Pieter heeft de portretfotografie langer aangehouden dan de opmerking van Haakman, voorzitter van de Amsterdamsche Photographen Vereeniging, in zijn necrologie van Oosterhuis in 1885 in het Tijdschrift voor Photographie suggereert. Daarin schreef hij dat Pieter Oosterhuis samen met de fotograaf Niekerk een prachtig atelier oprichtte, dat na enkele jaren werd opgeheven en dat Pieter daarna „tot zijne ware bestemming als uitsluitend landschapphotographe” geraakte. Haakman doelde hier op de samenwerking van korte duur met D. Niekerk, in de jaren 1864 en 1865. In 1866 adverteerde Pieter weer alleen met nog steeds portretten in alle afmetingen. Zijn atelier (Plantage Middenlaan 120) was voor dat doel alle dagen van de week geopend, inclusief zon- en feestdagen. Een dergelijke vergaande dienstverlening was bittere noodzaak om als portretfotograaf temidden van de concurrentie te kunnen blijven bestaan.
Portretfoto’s door Pieter gemaakt zijn echter vrij zeldzaam in collecties aanwezig. Talrijker zijn de stadsgezichten.

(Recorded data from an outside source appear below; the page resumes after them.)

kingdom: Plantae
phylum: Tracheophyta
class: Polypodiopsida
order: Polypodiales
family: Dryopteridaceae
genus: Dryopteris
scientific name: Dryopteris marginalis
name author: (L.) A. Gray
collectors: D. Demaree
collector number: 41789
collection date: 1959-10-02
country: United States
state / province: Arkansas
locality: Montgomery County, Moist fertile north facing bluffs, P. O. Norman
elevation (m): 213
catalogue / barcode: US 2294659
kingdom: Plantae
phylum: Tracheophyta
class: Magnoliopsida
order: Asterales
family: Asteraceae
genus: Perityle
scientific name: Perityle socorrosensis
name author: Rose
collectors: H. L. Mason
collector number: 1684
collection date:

Na de uitvinding van het natte collodion procédé, dat het mogelijk maakte op grote schaal afdrukken te maken van één negatief ontstond er met name in Engeland en Frankrijk een industrie, die zich toelegde op het produceren van stadsgezichten. Pieter Oosterhuis was de Nederlandse representant van dit fenomeen. Hij maakte een groot aantal stadsgezichten, veelal in de vorm van stereokaarten. Niet alleen gezichten van Amsterdam maar ook van onder meer Arnhem, Den Bosch, Dordrecht, Haarlem, ‘s Gravenhage, Middelburg, Nijmegen, Ouderkerk aan de Amstel, Scheveningen, Utrecht, Wijk bij Duurstede en Zaandam.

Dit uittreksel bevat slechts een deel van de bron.